# Document passage
· · · · · · ·

- Active: January 1950 - Present
- Country: Sri Lanka
- Branch: Sri Lanka Army
- Role: Civil Engineering
- Size: 7 Regular Units & 9 Volunteer Units
- Regimental Centre: Panagoda
- Engagements: 1971 Insurrection Insurrection 1987-89 Sri Lankan Civil War
- Website: https://alt.army.lk/ces/

Commanders
- Colonel of the Regiment: Maj Gen A H L G Amarapala RWP RSP ndc psc
- Centre Commandant: Brig K L Munasinghe USP
- Regimental Sergeant Major: WO1 W W M I B Aberathna

= Engineer Services Regiment =

The Corps of Engineer Services (CES) a regiment of the Sri Lanka Army. The role of the Corps of Engineer Services is to design, construct and maintain all buildings, roads and associated facilities such as electricity, water supply and drainage systems used by the Sri Lanka Army, Apart from this, the Regiment is also responsible for the installation, maintenance and repair of all types of generators, water pumps, sewer pumps, desalination plants and other electrical appliances. It is made up of 6 regular units and 9 volunteer (reserve) units and is headquartered at its Regiment Center at the Panagoda Cantonment, Panagoda.

· · · · · · ·

# Extracted records
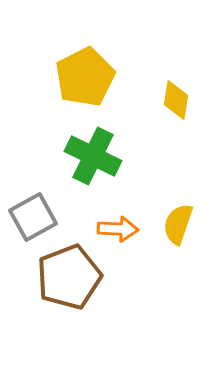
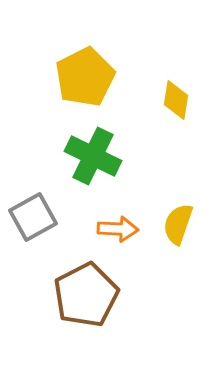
brown pentagon: moved 17 px right, 18 px down; rotated 6 degrees counterclockwise
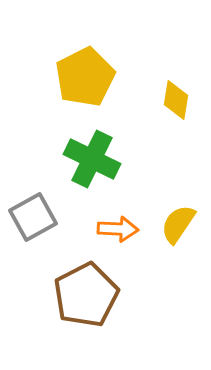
green cross: moved 1 px left, 3 px down
yellow semicircle: rotated 15 degrees clockwise
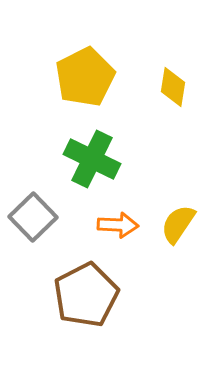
yellow diamond: moved 3 px left, 13 px up
gray square: rotated 15 degrees counterclockwise
orange arrow: moved 4 px up
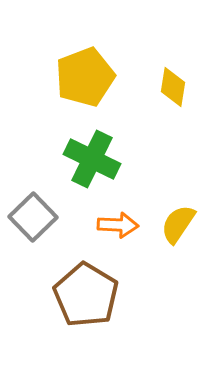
yellow pentagon: rotated 6 degrees clockwise
brown pentagon: rotated 14 degrees counterclockwise
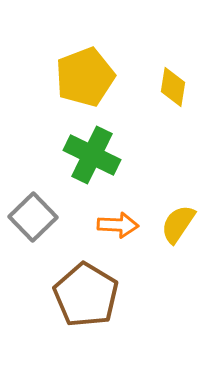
green cross: moved 4 px up
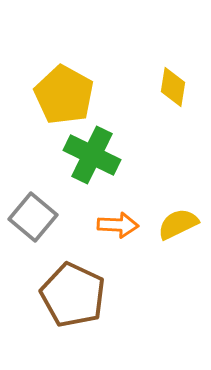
yellow pentagon: moved 21 px left, 18 px down; rotated 22 degrees counterclockwise
gray square: rotated 6 degrees counterclockwise
yellow semicircle: rotated 30 degrees clockwise
brown pentagon: moved 13 px left; rotated 6 degrees counterclockwise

· · · · · · ·

# Goal of the exercise
Please continue the article on the Engineer Services Regiment from its last sentence.

# Final result
==History==
The role of the early Works Section was to maintain Army buildings and the Panagoda Cantonment when it was completed. The beginning was made in January 1950 when the first regular officer Capt M.L.D.A Perera was commissioned to fill the vacancy of the Garrison Engineer who was shortly due for additional training at the Royal School of Military Engineering. The Panagoda Cantonment was at this stage being planned by the Public Works Department and it became the first task of this officer to follow this work, and at the same time liaise with the civil government departments in all matters pertaining to the land and buildings required by the Army. Soon the Works Squadron undertook all maintenance services and minor additions to the building of the three services.

The Works Services of the Ceylon Engineers was formed as a unit in 1958 and Lt. Col M.L.D.A Perera was appointed the first Commanding Officer of the unit.

In 1991 the Works Services of the Ceylon Engineers separated from the Sri Lanka Engineers and was redesigned as the Engineer Services Regiment.

==Units==
===Regular Army===
- 1st Engineer Service Regiment
- 2nd Engineer Service Regiment
- 3rd Engineer Service Regiment
- 5th Engineer Service Regiment
- 11th Engineer Service Regiment
- 16th Engineer Service Regiment

===Volunteers===
- 4th(v) Engineer Service Regiment (Formed on 21 August 1996)
- 6th(v) Engineer Service Regiment (Formed on 6 June 2006)
- 7th(v) Engineer Service Regiment (Formed on 17 July 2006)
- 8th(v) Engineer Service Regiment (Formed on 24 April 2006)
- 9th(v) Engineer Service Regiment (Formed on 1 November 2008)
- 10th(v) Engineer Service Regiment (Formed on 2 April 2009)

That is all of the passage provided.